Surrounded by comics at his East Village apartment, Mr. Sikoryak detailed some of the multilayered references found in “Terms and Conditions.” These are edited excerpts from the conversation.
‘FAMILY CIRCUS’ I was looking for pages that had a lot of space for text, but not ones that would necessarily sync up with the text. For the most part, I had no idea what the text was going to be on each page. “Family Circus” is most famous for the daily comic, which is a single panel with a line underneath, but often the Sundays would have all of the children speaking over one another, with a million word balloons on the page. That’s a strip that I have some feelings for from when I was a kid.
‘GARFIELD’ My first computer was an iMac, so I have a lot of affection for that device. In most pages, I’ll have someone operating some computer, and somehow Garfield’s head just reminded me of the iMac. I’m actually really happy with that page. Garfield’s not even really in it, but you know it’s “Garfield.”
WONDER WOMAN This is near the end of the book, and I hadn’t done Wonder Woman yet. I tried to get a lot of the big comics characters in there. H. G. Peter, he was the first artist of the character. It’s very iconic and kind of out of time, even in the ’40s. Everything about the old Wonder Woman comics feels like they’re coming from a different world than Superman and Batman, so I really wanted to get that in.
‘MY LITTLE PONY’ I actually went to the iTunes comics page to see what was popular and selling. I wasn’t that familiar with the “My Little Pony” comic, but it met the parameters of what I needed. What’s interesting about that page for me is that the style of the rendering isn’t that much like the TV show, but I didn’t want to change it. This was a comic-book spinoff with a kind of painterly coloring style.

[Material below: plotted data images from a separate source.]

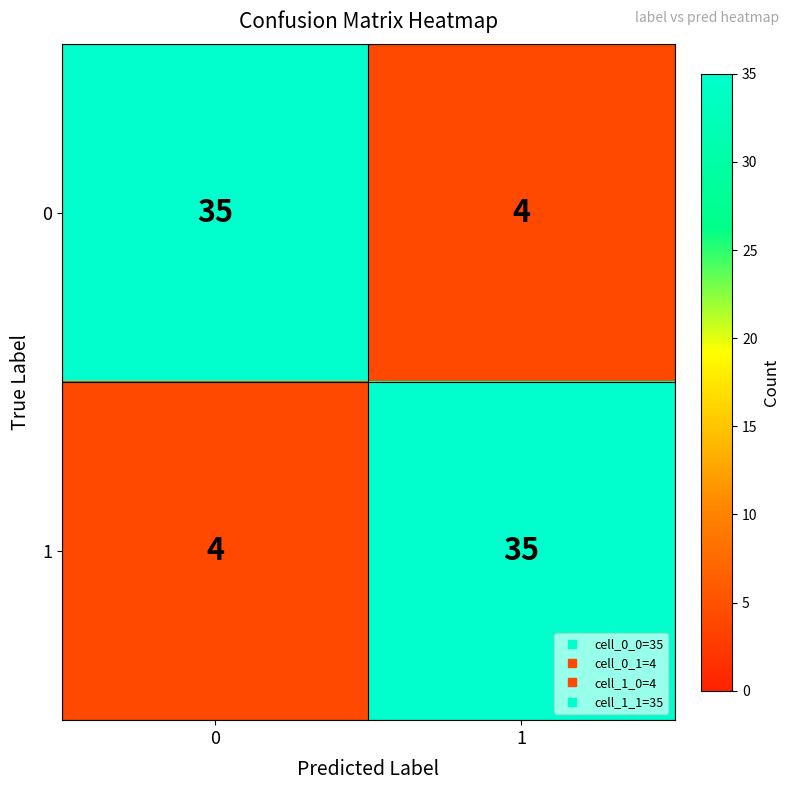

Reading left to right, list all the values displayed in this chart.

0: 35	4
1: 4	35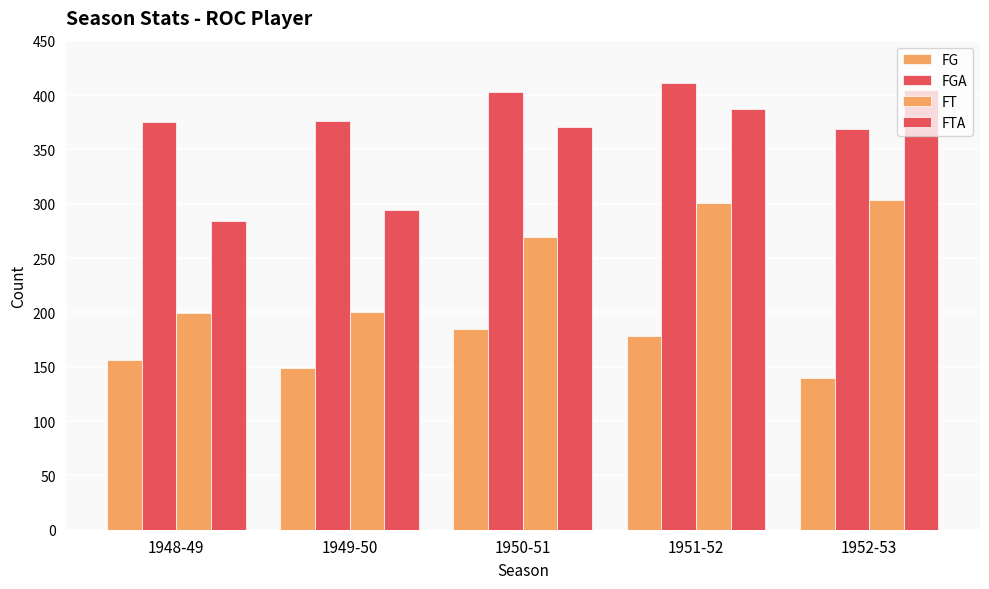

What is the label of the 5th bar from the left?

1952-53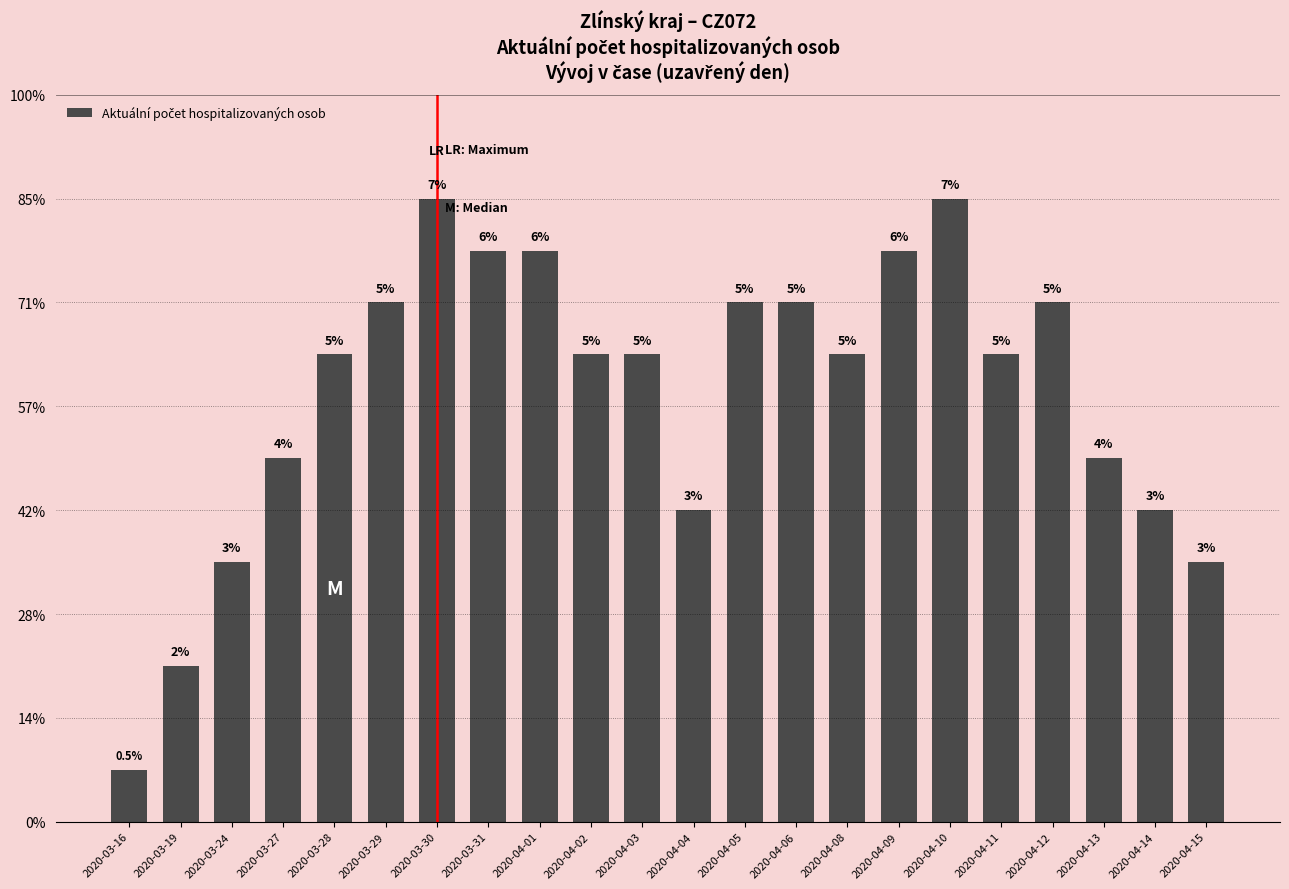

Which label corresponds to the smallest value in the chart?

2020-03-16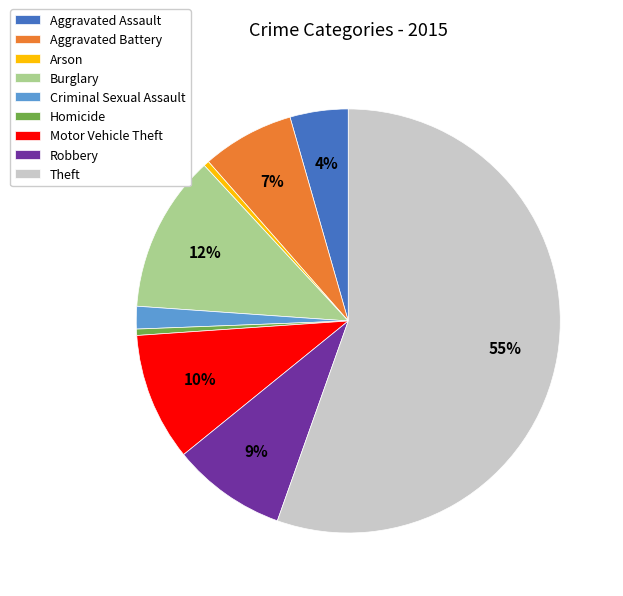

To the nearest percent, what is the combined percentage of Arson and Burglary?

12%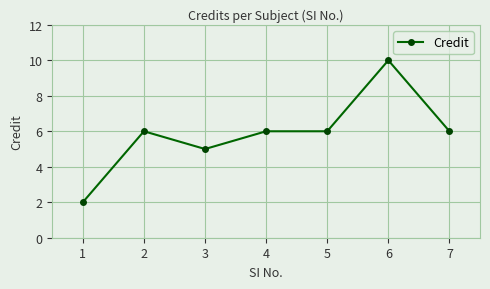

Reading left to right, transcribe all the data shown in this chart.

1=2	2=6	3=5	4=6	5=6	6=10	7=6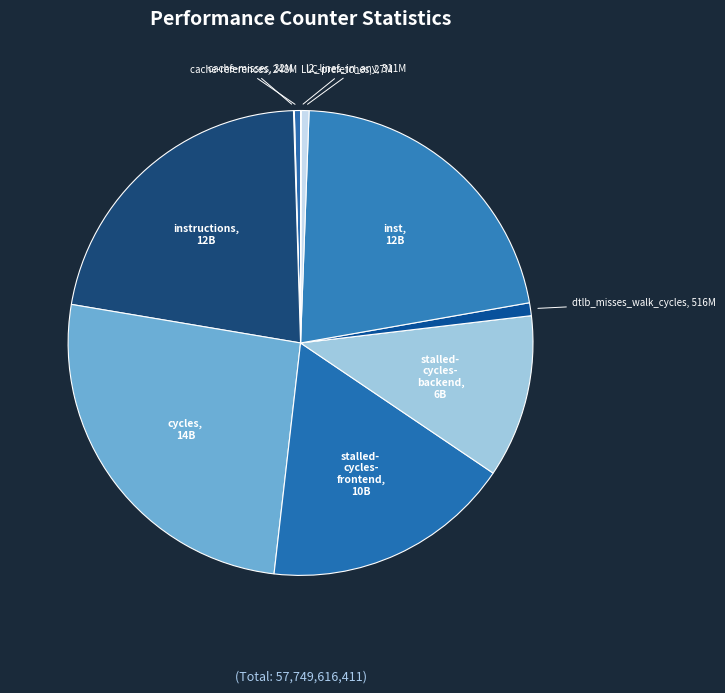

To the nearest percent, what is the difference between the largest and smallest slice percentages?

26%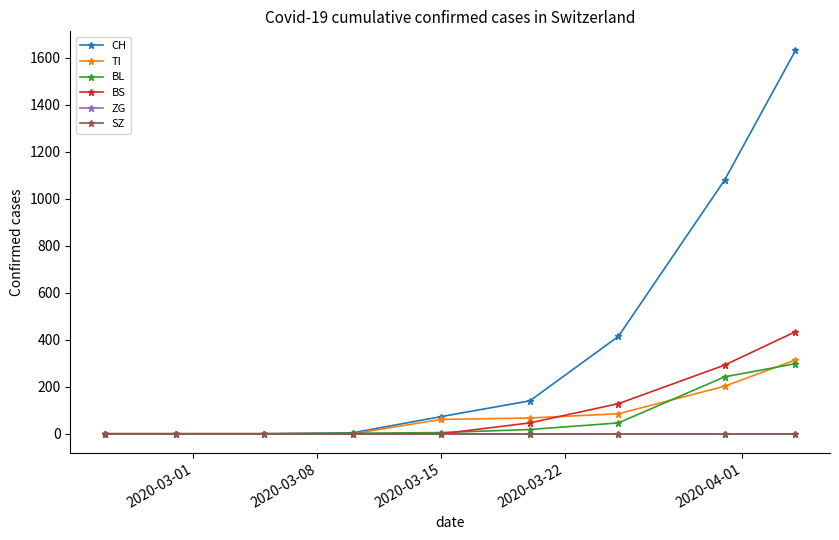

Reading left to right, list all the values displayed in this chart.

CH: 0	0	0	4	73	140	414	1079	1630
TI: 0	0	0	0	61	67	85	202	314
BL: 0	0	0	2	5	18	46	242	298
BS: 0	0	0	0	0	46	128	292	434
ZG: 0	0	0	0	0	0	0	0	0
SZ: 0	0	0	0	0	0	0	0	0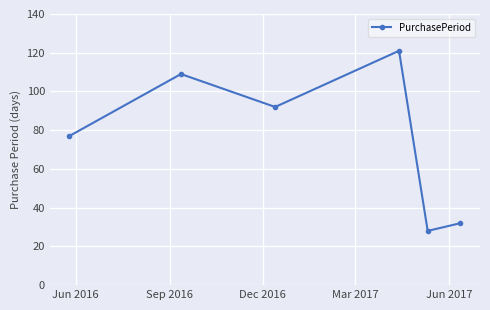

What is the difference between the second highest and minimum values?

81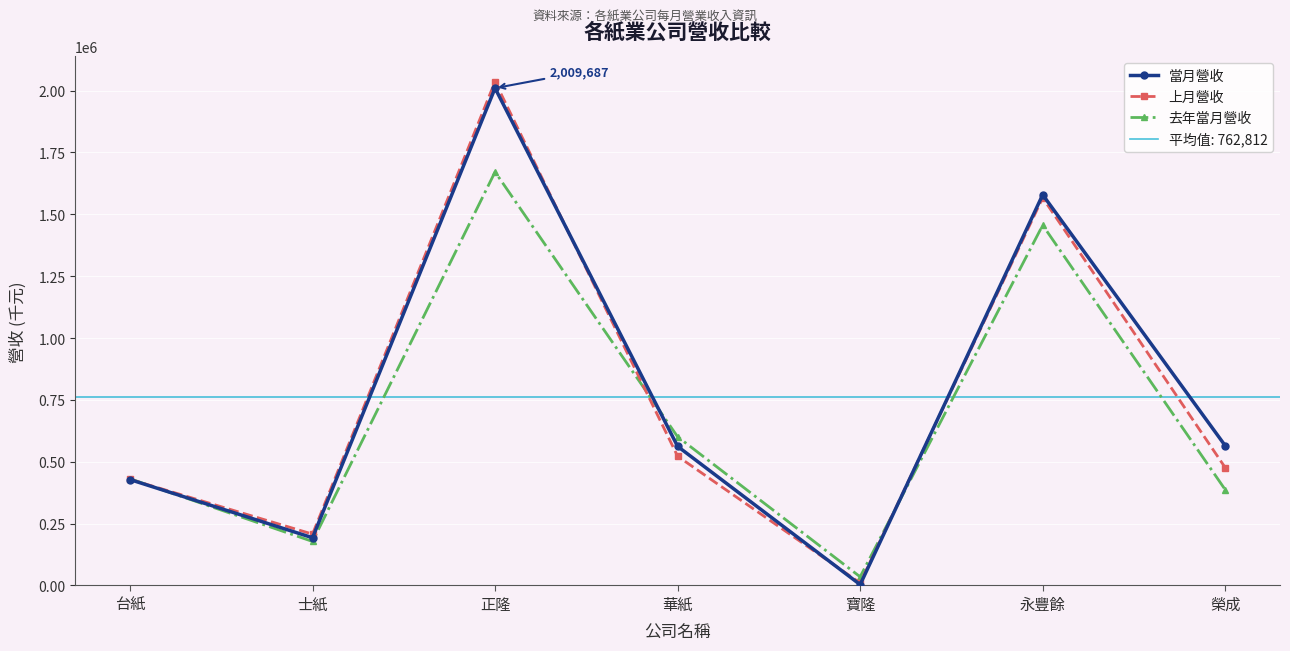

Reading left to right, what are all the values shown in this chart?

當月營收: 427984	192867	2009687	562135	3500	1578812	564697
上月營收: 428872	207489	2036102	522269	10054	1566642	476067
去年當月營收: 431239	177837	1671073	600880	34977	1455866	386960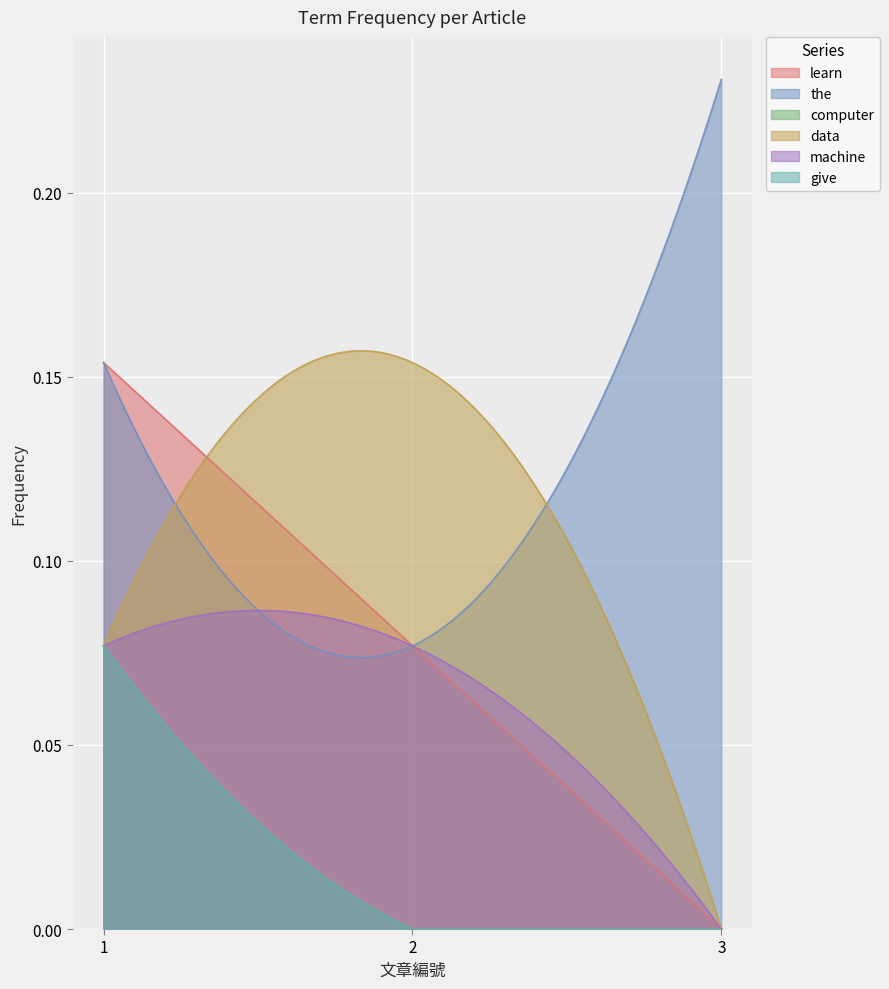

What is the difference between the data values at 3 and 1?

0.1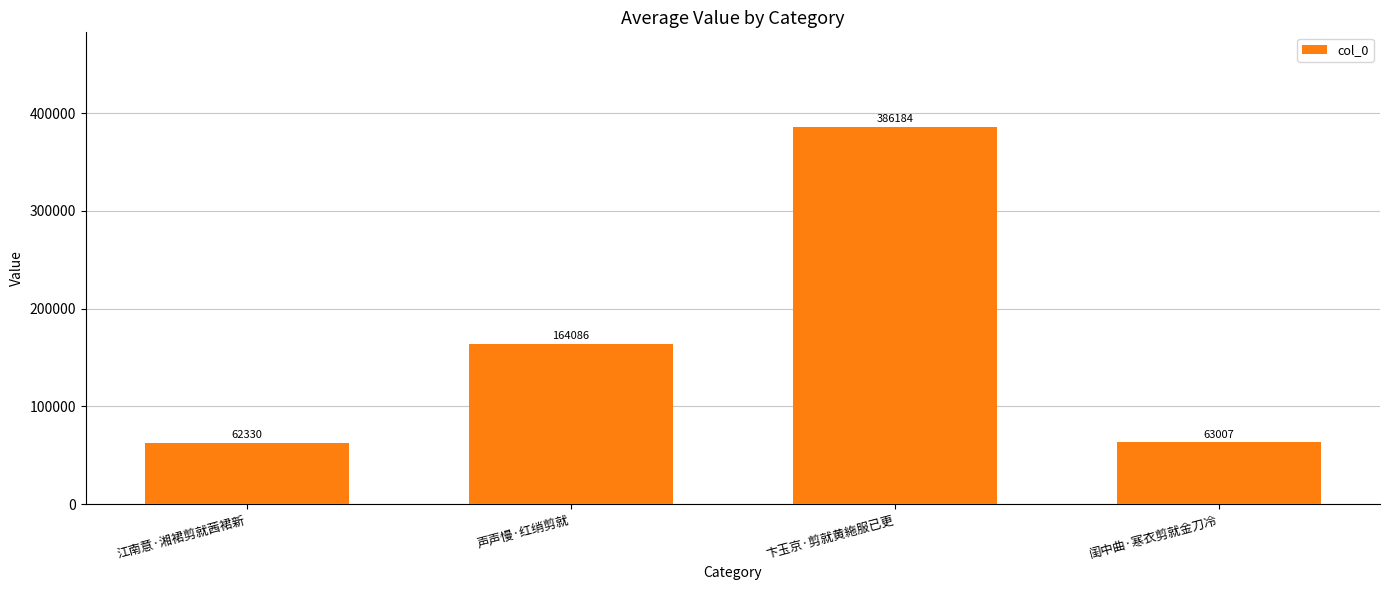

What position from the left is 江南意·湘裙剪就茜裙新?

1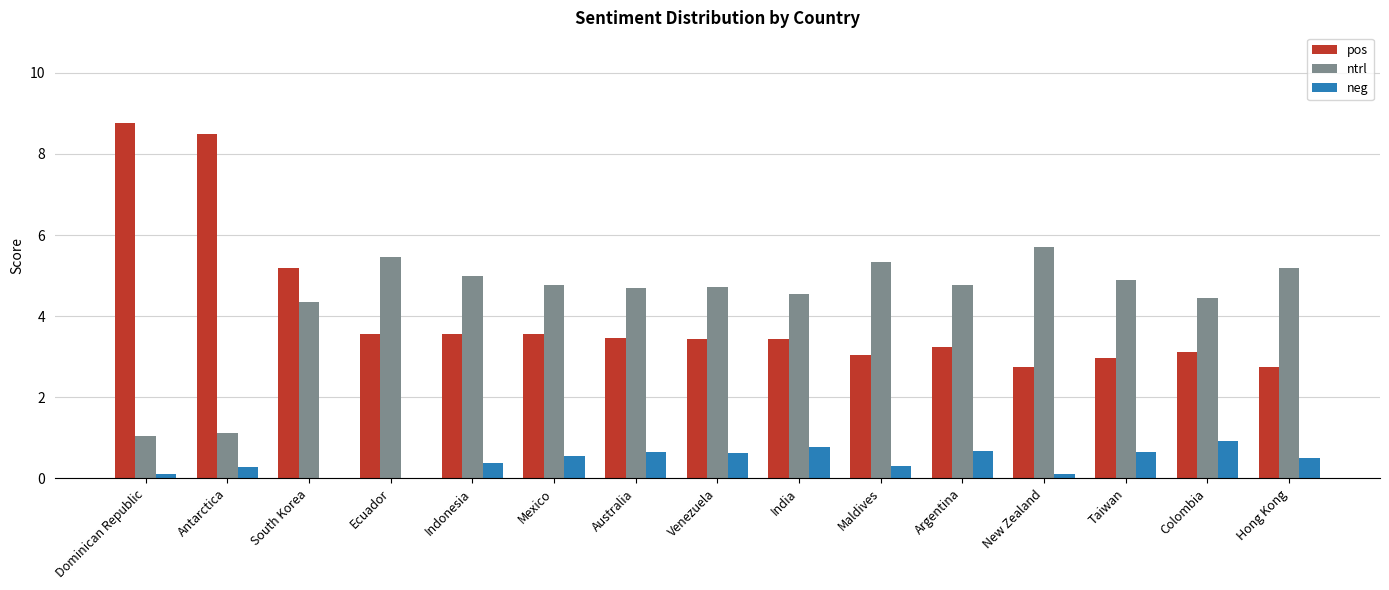

True or false: neg has a value of 1.0 at Argentina.

False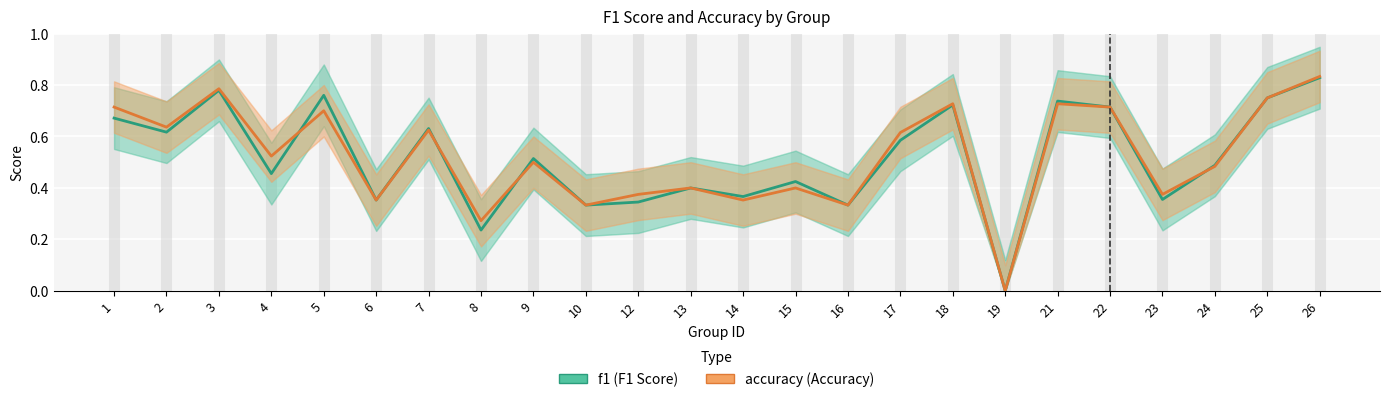

At which category does accuracy reach its first local valley?

2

‘PEANUTS’ Joe Cool, the Snoopy persona, is not that far from Steve Jobs. I had to use “Peanuts,” that’s why it’s in the first 10 pages or so, because that was one of the first things I knew I wanted to do. I’ve always been interested in pulling people into comics who might not even be that into comics, but are aware of them: “Oh yeah, I saw that Christmas special with the dog, right?” People might recognize the characters or the general notion of a strip and that sort of pulls them in.